[Dataset entries]
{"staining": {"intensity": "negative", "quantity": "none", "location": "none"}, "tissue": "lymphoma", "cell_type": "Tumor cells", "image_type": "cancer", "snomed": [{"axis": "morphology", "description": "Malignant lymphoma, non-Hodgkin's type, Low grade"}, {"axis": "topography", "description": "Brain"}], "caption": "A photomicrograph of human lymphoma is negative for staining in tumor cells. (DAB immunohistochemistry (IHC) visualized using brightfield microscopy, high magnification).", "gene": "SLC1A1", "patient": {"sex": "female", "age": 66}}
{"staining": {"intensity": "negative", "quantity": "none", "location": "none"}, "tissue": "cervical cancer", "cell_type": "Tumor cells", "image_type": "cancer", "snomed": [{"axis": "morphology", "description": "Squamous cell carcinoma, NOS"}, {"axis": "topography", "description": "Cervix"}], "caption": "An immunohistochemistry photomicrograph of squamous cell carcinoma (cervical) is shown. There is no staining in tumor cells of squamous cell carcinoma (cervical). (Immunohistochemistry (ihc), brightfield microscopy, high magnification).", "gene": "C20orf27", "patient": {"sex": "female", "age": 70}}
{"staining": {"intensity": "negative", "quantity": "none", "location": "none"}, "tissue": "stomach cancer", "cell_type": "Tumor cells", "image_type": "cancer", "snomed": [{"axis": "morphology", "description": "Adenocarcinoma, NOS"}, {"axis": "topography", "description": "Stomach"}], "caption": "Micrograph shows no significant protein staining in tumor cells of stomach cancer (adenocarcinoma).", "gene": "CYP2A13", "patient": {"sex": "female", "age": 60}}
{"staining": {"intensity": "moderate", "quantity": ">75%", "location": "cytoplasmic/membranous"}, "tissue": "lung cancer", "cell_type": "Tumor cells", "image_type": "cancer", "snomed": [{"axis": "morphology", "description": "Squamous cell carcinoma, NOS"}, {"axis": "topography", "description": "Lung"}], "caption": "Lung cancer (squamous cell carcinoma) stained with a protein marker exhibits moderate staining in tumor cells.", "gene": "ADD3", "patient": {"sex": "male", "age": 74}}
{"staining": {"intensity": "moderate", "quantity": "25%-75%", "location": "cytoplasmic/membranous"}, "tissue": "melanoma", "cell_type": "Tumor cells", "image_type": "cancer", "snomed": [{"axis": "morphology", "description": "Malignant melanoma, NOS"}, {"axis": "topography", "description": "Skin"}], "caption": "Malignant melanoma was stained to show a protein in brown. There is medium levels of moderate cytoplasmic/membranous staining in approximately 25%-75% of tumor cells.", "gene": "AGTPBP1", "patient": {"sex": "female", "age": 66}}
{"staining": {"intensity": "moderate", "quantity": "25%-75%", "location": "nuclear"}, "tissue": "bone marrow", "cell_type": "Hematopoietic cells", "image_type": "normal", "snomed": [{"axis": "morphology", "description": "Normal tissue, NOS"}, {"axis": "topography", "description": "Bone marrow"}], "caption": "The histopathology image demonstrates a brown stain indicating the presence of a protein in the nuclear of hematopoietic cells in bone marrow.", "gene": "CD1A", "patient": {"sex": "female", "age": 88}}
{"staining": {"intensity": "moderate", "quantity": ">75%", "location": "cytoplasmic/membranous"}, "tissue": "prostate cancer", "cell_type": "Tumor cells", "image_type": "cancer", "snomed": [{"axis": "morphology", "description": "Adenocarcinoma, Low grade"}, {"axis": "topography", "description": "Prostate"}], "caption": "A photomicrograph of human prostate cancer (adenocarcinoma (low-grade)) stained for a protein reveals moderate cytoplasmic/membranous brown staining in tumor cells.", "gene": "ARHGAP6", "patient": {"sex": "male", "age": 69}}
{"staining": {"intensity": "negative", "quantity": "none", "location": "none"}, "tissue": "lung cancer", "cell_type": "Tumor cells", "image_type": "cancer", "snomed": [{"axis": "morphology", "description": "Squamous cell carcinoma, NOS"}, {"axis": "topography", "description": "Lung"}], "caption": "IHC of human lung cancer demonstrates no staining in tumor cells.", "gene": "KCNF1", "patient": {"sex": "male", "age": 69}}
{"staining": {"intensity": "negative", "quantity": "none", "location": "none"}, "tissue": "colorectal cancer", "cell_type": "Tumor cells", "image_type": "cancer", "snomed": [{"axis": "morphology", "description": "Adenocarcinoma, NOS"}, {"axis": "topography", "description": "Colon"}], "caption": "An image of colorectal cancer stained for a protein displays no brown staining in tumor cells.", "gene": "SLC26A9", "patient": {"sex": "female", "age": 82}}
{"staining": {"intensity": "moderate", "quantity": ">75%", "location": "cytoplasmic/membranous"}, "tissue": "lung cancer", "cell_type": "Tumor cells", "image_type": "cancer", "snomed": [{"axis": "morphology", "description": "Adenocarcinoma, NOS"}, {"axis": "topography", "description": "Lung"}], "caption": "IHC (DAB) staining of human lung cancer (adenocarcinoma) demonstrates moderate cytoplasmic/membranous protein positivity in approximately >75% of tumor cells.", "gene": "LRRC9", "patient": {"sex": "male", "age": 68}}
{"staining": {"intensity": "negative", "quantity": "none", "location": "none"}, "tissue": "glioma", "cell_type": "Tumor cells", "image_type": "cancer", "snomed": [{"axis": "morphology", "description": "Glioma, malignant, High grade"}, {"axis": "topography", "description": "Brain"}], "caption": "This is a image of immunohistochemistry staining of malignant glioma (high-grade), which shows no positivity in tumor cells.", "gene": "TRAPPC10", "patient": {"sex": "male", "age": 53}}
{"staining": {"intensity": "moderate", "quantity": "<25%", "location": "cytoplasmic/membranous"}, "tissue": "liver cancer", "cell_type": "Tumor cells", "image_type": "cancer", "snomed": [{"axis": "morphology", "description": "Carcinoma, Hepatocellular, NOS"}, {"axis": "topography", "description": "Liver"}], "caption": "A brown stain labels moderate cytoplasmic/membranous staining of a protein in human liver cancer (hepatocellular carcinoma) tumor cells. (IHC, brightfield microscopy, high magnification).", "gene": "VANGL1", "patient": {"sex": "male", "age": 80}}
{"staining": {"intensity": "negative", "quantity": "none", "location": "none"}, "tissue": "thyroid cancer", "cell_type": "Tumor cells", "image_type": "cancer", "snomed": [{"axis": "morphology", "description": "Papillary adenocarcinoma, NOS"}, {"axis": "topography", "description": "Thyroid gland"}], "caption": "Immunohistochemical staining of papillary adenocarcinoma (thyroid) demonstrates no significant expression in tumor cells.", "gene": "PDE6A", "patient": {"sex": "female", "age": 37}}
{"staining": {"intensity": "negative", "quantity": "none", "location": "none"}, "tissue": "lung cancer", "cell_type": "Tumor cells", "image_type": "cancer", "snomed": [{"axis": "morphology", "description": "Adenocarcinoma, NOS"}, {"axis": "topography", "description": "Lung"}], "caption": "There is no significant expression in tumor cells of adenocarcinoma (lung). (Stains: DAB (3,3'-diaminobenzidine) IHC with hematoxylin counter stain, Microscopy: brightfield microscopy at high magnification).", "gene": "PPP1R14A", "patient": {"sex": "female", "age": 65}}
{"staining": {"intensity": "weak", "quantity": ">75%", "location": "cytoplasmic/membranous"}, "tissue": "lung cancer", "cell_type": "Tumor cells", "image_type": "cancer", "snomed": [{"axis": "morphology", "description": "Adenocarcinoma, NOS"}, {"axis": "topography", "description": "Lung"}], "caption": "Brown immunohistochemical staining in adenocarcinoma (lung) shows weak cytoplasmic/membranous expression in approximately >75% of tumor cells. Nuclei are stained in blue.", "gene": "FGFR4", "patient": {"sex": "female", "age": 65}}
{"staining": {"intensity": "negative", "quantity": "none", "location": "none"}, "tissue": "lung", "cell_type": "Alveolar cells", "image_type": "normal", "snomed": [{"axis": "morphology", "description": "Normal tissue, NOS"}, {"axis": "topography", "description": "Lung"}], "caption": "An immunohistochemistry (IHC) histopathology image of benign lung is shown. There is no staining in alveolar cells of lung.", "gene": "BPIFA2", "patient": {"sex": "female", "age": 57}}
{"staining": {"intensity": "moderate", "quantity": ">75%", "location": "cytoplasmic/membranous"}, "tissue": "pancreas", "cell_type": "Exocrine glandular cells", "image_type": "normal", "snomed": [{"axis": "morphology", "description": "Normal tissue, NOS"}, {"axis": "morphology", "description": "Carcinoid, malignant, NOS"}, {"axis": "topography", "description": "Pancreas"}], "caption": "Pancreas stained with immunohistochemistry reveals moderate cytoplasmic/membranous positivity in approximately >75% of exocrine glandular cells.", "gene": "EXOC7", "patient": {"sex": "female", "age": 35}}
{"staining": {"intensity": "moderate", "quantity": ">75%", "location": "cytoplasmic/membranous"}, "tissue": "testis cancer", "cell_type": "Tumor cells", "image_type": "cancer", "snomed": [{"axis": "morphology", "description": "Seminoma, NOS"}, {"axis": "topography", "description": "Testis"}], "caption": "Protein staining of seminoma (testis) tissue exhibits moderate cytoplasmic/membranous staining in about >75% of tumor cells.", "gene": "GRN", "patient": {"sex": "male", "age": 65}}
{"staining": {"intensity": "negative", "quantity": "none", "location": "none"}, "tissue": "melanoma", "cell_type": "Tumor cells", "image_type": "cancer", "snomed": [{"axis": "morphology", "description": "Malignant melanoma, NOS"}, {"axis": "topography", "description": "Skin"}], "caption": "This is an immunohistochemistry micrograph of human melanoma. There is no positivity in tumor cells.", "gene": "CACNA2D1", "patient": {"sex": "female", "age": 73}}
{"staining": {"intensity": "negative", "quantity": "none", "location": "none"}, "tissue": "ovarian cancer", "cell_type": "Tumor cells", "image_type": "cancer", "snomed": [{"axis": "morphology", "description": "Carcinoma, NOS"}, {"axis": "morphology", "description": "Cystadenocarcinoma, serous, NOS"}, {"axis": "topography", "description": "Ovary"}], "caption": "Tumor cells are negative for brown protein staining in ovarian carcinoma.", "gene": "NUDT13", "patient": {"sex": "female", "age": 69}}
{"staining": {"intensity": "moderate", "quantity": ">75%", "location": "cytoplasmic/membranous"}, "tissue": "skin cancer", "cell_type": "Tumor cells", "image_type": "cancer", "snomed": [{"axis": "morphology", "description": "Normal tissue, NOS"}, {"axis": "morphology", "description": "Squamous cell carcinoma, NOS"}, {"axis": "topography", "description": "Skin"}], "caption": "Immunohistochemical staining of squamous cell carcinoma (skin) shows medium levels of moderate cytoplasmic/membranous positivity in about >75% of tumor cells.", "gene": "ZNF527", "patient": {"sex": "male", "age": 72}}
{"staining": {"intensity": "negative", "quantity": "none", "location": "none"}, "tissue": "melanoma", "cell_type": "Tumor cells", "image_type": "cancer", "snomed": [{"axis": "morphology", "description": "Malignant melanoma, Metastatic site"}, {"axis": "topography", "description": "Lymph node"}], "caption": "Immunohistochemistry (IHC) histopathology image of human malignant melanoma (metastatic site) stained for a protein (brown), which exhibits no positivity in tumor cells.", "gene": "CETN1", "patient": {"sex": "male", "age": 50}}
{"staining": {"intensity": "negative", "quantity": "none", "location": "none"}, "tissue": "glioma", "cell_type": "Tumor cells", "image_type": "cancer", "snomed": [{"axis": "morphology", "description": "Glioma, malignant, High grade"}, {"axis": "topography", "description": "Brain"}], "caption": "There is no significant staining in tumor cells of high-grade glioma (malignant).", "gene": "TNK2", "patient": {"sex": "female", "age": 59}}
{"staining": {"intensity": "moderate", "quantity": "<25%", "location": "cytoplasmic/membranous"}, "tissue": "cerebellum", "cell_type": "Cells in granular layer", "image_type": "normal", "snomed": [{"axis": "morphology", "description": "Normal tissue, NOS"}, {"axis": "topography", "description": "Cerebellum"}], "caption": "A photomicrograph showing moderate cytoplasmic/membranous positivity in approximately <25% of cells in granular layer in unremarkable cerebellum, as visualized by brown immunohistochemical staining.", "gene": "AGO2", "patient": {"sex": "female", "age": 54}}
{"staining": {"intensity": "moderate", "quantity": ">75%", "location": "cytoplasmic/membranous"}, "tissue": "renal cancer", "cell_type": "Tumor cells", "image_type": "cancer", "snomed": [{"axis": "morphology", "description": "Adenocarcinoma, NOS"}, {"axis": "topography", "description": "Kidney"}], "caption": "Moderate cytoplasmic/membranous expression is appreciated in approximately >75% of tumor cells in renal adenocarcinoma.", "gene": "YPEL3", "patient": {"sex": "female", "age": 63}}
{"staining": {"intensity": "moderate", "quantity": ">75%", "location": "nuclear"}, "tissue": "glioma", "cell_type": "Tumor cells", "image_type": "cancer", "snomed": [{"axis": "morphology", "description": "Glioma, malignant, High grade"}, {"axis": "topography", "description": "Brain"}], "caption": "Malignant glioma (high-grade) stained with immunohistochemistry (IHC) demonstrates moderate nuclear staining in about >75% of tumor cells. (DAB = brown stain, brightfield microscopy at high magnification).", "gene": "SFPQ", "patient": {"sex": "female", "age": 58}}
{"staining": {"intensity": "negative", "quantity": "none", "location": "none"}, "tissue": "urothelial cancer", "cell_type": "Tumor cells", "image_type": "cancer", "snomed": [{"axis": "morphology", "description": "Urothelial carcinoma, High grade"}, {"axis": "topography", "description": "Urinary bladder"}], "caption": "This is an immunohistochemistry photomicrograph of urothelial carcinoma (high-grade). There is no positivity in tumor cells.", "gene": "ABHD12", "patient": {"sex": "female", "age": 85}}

**ACTION ITEM:** Your task is to restate, word for word, only those lines above that fall between the line holding "with immunohistochemistry reveals" and the line holding "an immunohistochemistry micrograph", inclusive.

**TASK ANSWER:**
{"staining": {"intensity": "moderate", "quantity": ">75%", "location": "cytoplasmic/membranous"}, "tissue": "pancreas", "cell_type": "Exocrine glandular cells", "image_type": "normal", "snomed": [{"axis": "morphology", "description": "Normal tissue, NOS"}, {"axis": "morphology", "description": "Carcinoid, malignant, NOS"}, {"axis": "topography", "description": "Pancreas"}], "caption": "Pancreas stained with immunohistochemistry reveals moderate cytoplasmic/membranous positivity in approximately >75% of exocrine glandular cells.", "gene": "EXOC7", "patient": {"sex": "female", "age": 35}}
{"staining": {"intensity": "moderate", "quantity": ">75%", "location": "cytoplasmic/membranous"}, "tissue": "testis cancer", "cell_type": "Tumor cells", "image_type": "cancer", "snomed": [{"axis": "morphology", "description": "Seminoma, NOS"}, {"axis": "topography", "description": "Testis"}], "caption": "Protein staining of seminoma (testis) tissue exhibits moderate cytoplasmic/membranous staining in about >75% of tumor cells.", "gene": "GRN", "patient": {"sex": "male", "age": 65}}
{"staining": {"intensity": "negative", "quantity": "none", "location": "none"}, "tissue": "melanoma", "cell_type": "Tumor cells", "image_type": "cancer", "snomed": [{"axis": "morphology", "description": "Malignant melanoma, NOS"}, {"axis": "topography", "description": "Skin"}], "caption": "This is an immunohistochemistry micrograph of human melanoma. There is no positivity in tumor cells.", "gene": "CACNA2D1", "patient": {"sex": "female", "age": 73}}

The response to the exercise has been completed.